Sur le sol, en bas à gauche du bureau, s'entassaient des magazines dans lesquels était apparue Hermione Granger, que ce soit de la presse à scandales comme des Vogue ou des Elle en passant par le New-York Times qui avait octroyé un très rare sans faute à l'album The King.
Tom bougea sa tête à droite, puis à gauche, très lentement, comme s'il avait été sonné. Il se sentait lourd, lourd... Entrouvrir les yeux fut un véritable effort.
Tout d'abord il vit flou, extrêmement flou, puis sa vue commença à s'habituer à la pénombre de fin de journée et il tenta de rassembler sa mémoire pour reconnaître la pièce dans laquelle il se trouvait.
« Réveillé ? » fit une voix derrière lui.
« Chh...pas...pas si fort. » chuchota Tom en plissant des yeux, sa tête martelant comme pas possible.
Il tenta de bouger ses mains pour agripper son visage mais se rendit compte que celles-ci étaient condamnées.

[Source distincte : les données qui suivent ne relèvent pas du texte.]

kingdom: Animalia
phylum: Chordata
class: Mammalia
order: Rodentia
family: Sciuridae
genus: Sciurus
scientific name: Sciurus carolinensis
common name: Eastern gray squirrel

Il tenta alors automatiquement de bouger ses pieds et réalisa qu'ils avaient connu le même sort. Des menottes doublées à de la corde rattachaient ses membres à la chaise sur laquelle il était assis.

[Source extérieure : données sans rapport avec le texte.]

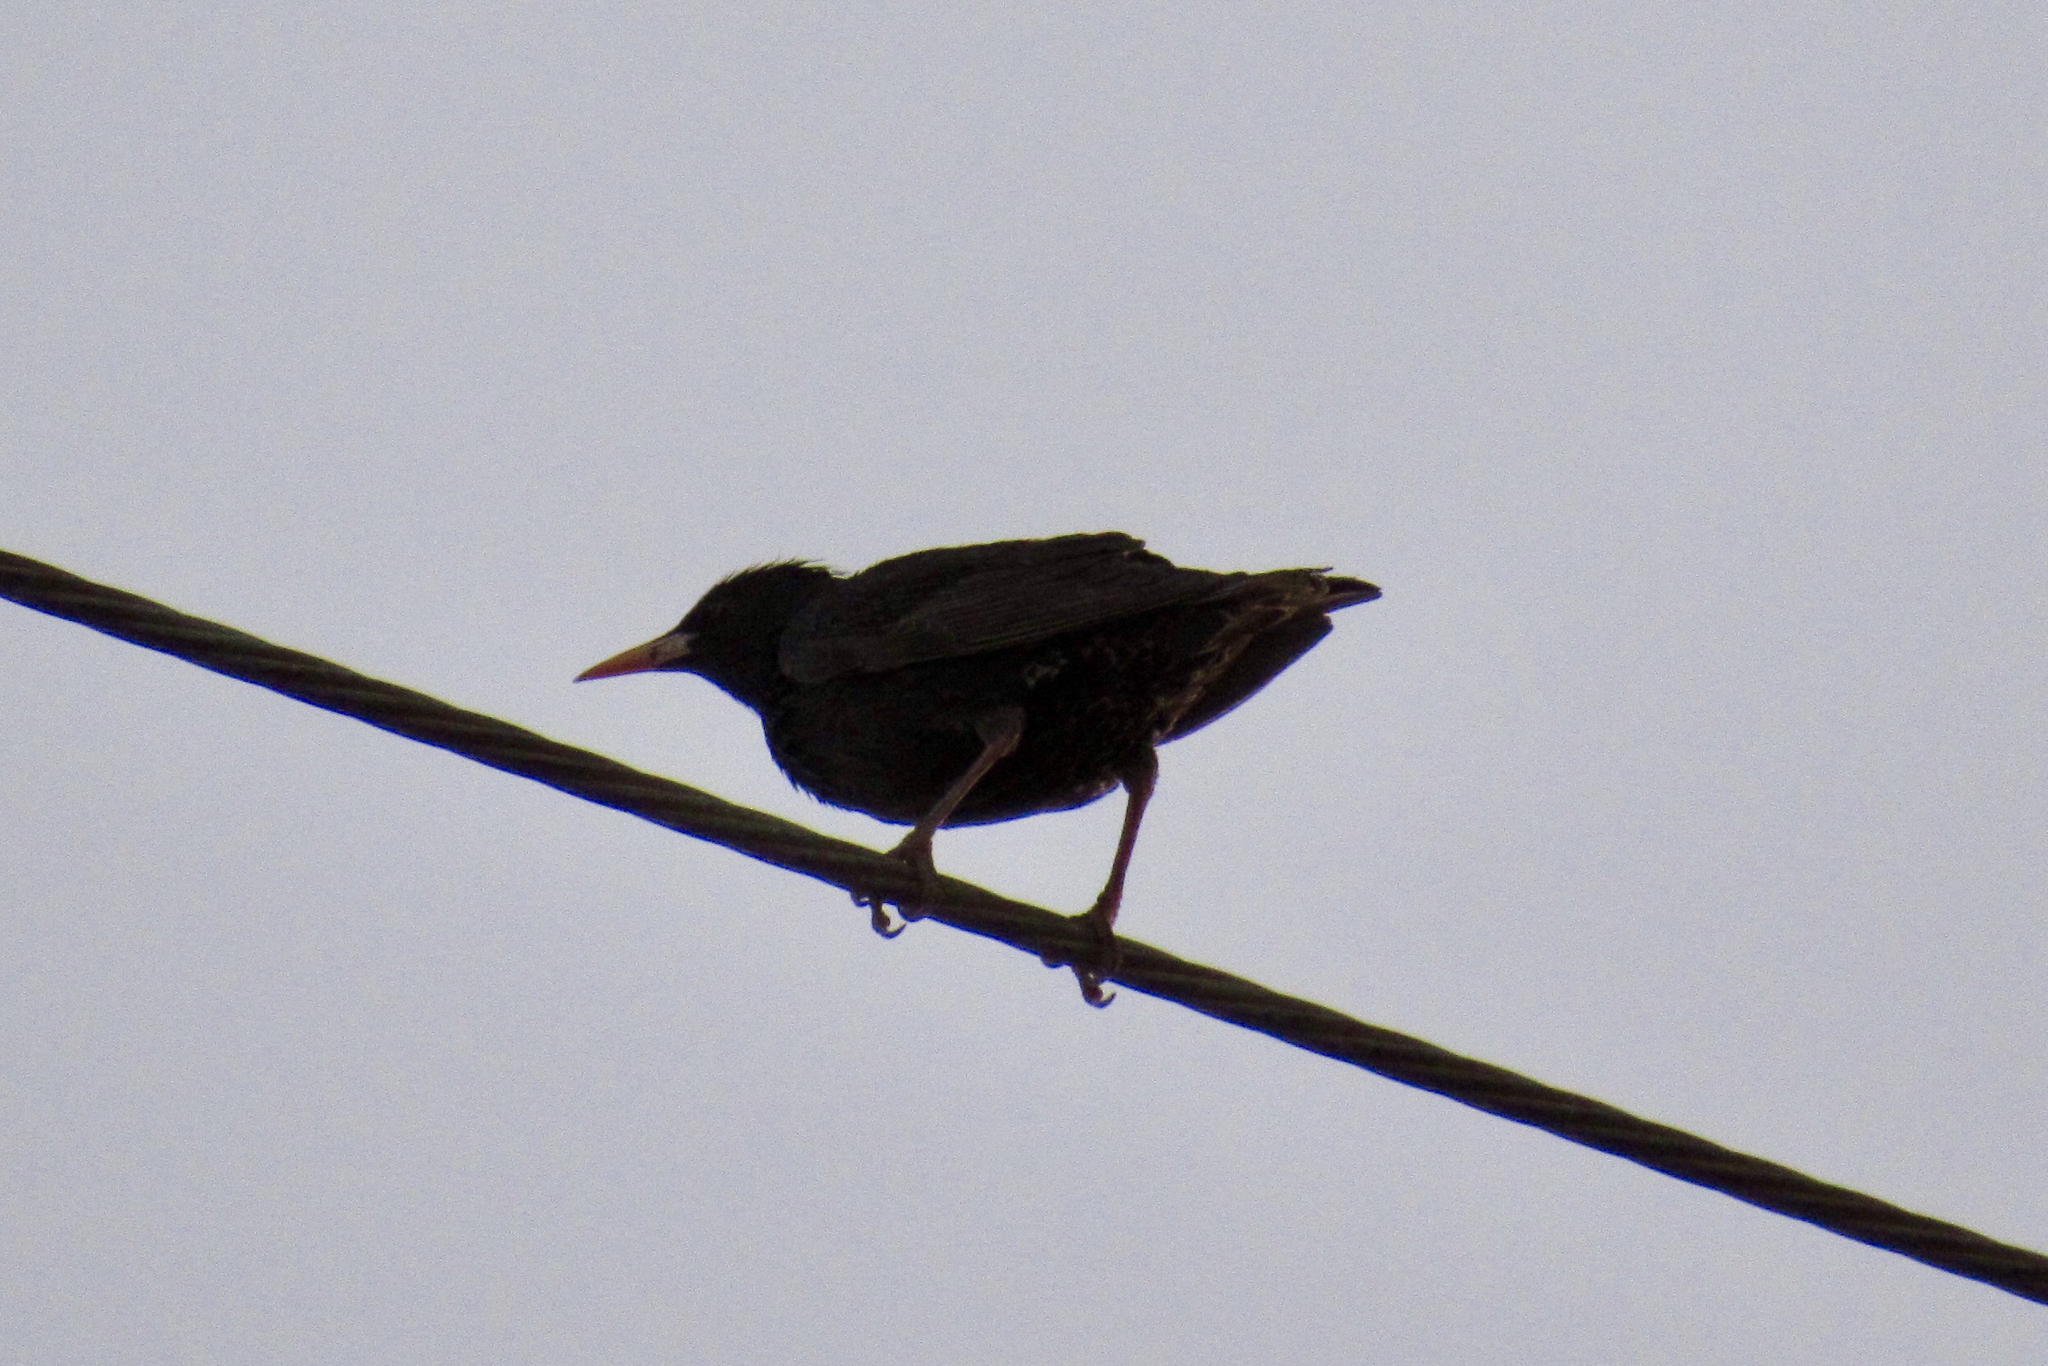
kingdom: Animalia
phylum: Chordata
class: Aves
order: Passeriformes
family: Sturnidae
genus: Sturnus
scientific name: Sturnus vulgaris
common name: Common starling
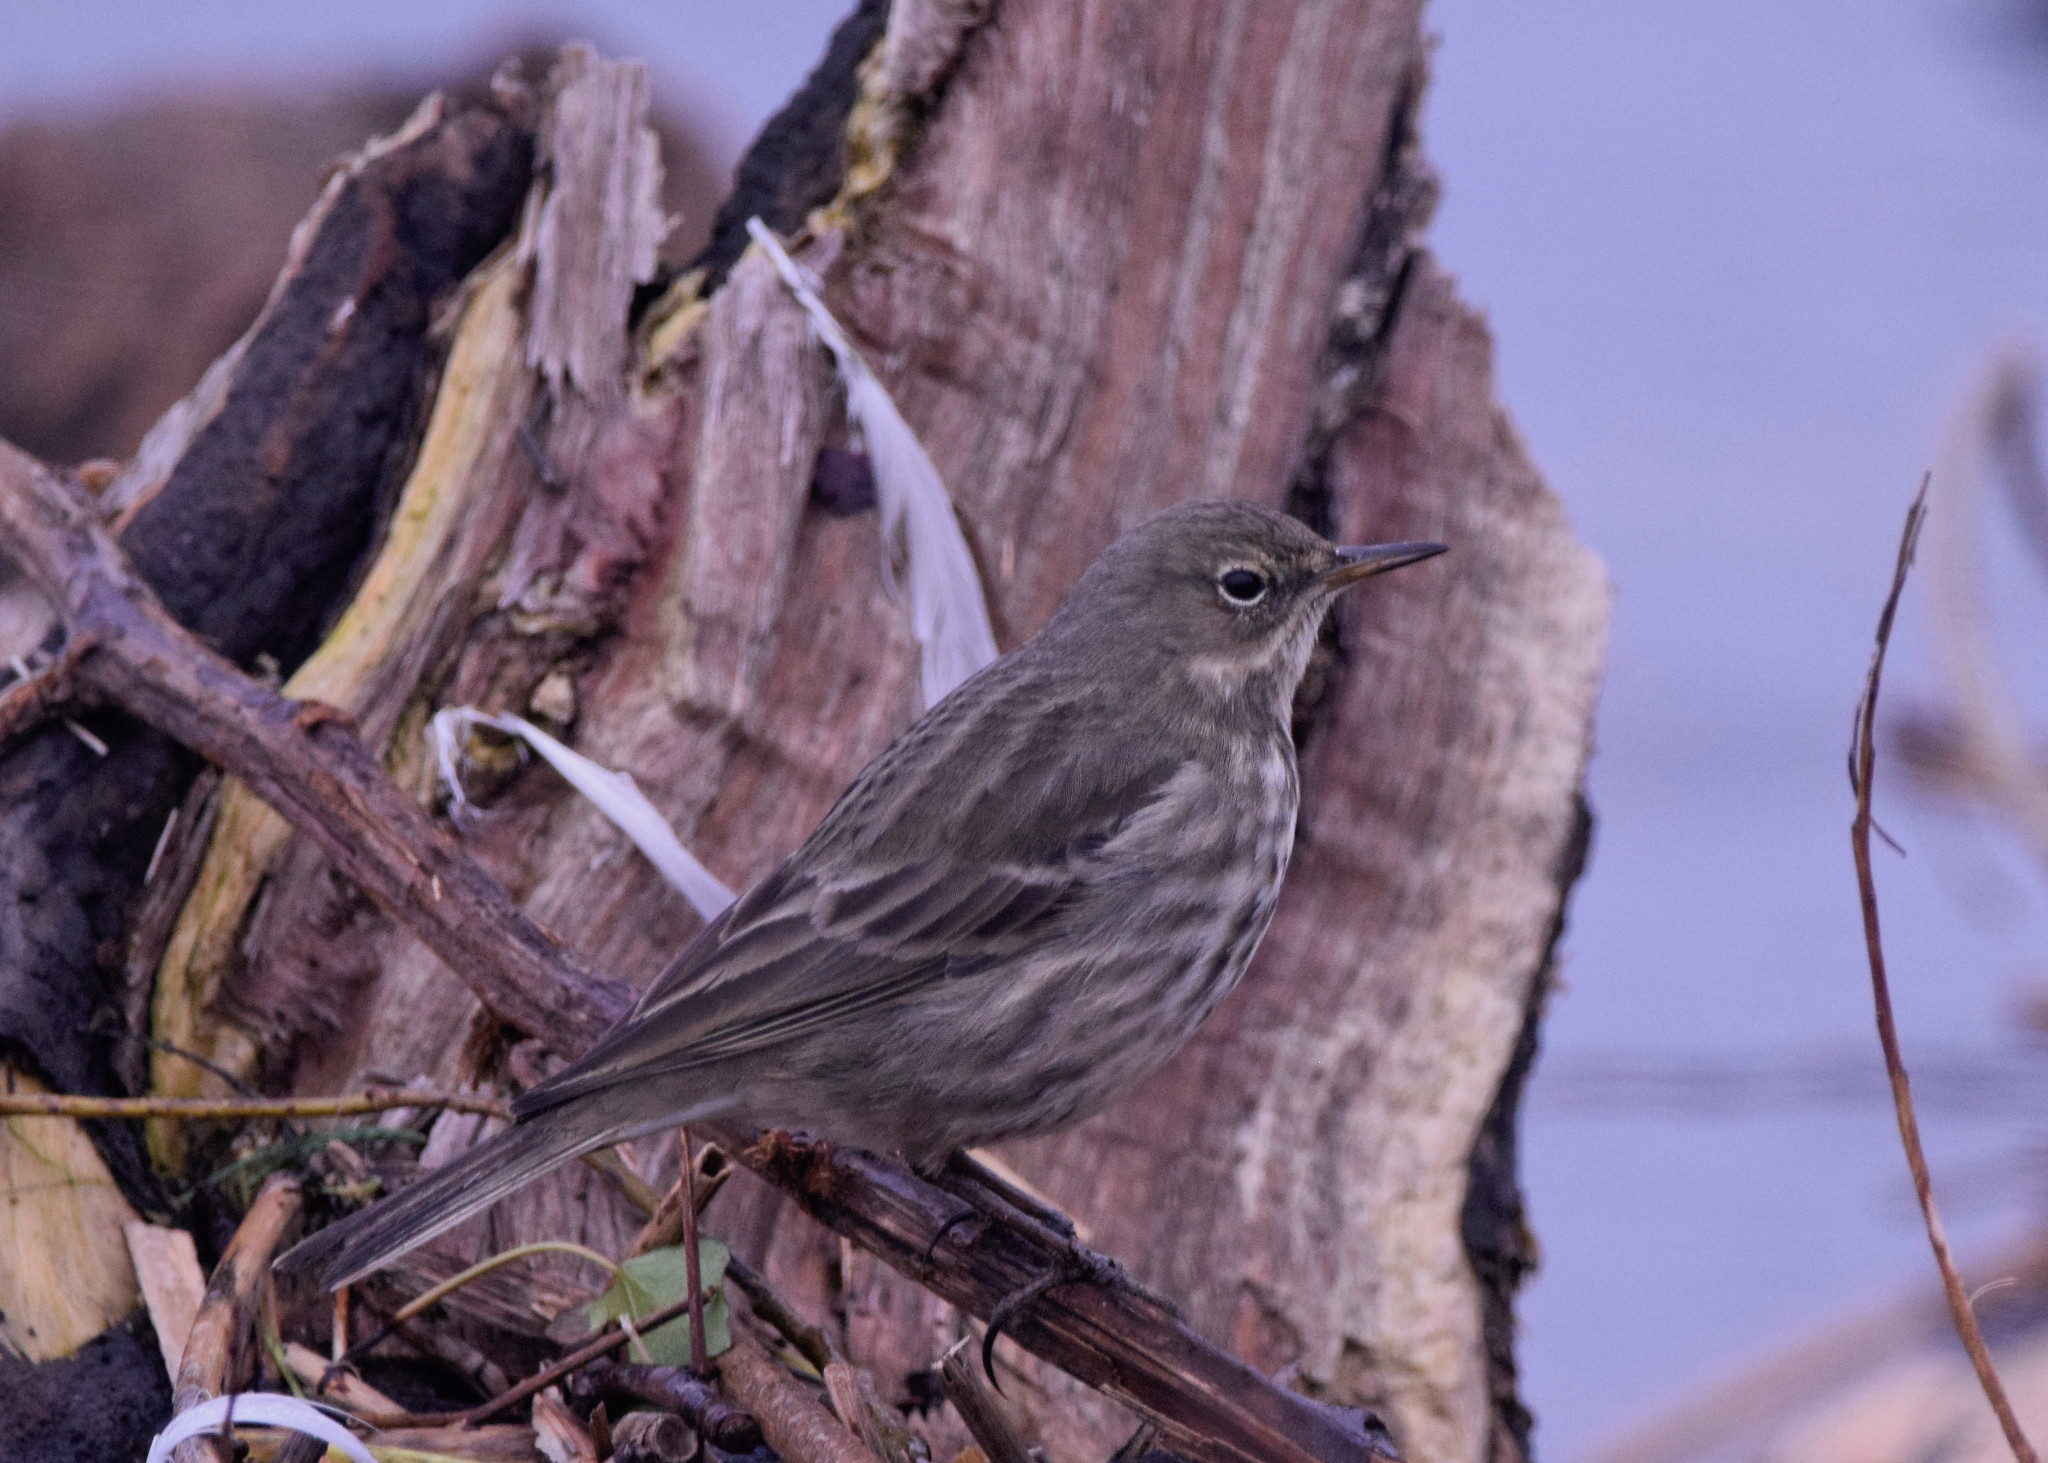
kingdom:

Cela sembla lui faire l'effet d'une claque car il se réveilla d'un coup, en oubliant son mal de tête, et regarda tout autour de lui, presque paniqué. Il reconnu les photographies tapissant le mur et cela sembla le calmer un court instant.
« J'ai toujours eu tendance à croire que j'étais un peu dingue dans ma tête. Mais là... » continua la voix derrière lui.
« Q-qui êtes vous ? » balbutia Tom tout en tentant de se retourner. « Qui est-ce que vous êtes ? ? »
« Chh, pas si fort. »
Il entendit des pas se dirigeant vers la droite et tenta vainement de se retourner de l'autre côté.
« Quelle est votre chanson préférée dans The King ? » demanda encore la voix.
Tom se surprit à y réfléchir.
« Je...je sais pas...peut...peut-être « Princess Of the Emptiness »...sans doute... » bégaya-t-il en citant la seule chanson où Hermione ne chantait qu'accompagnée d'un piano. « J-je vous en supplies...je ne sais pas ce que vous allez me faire m-mais...je n'ai r-rien fait, je vous l... »
En une demi-seconde, la voix sans visage fut devant Tom, sa main lui agrippant fermement le cou.
« Ah ça, Tom, c'est un mensonge. »
Il pressa de plus en plus fort sur le cou de Jedusor si bien que de rouge, ce-dernier passa à livide, puis lâcha son emprise juste à temps, laissant un Tom en recherche désespérée d'un peu d'air. S'accroupissant devant lui, il l'observa tranquillement reprendre son souffle.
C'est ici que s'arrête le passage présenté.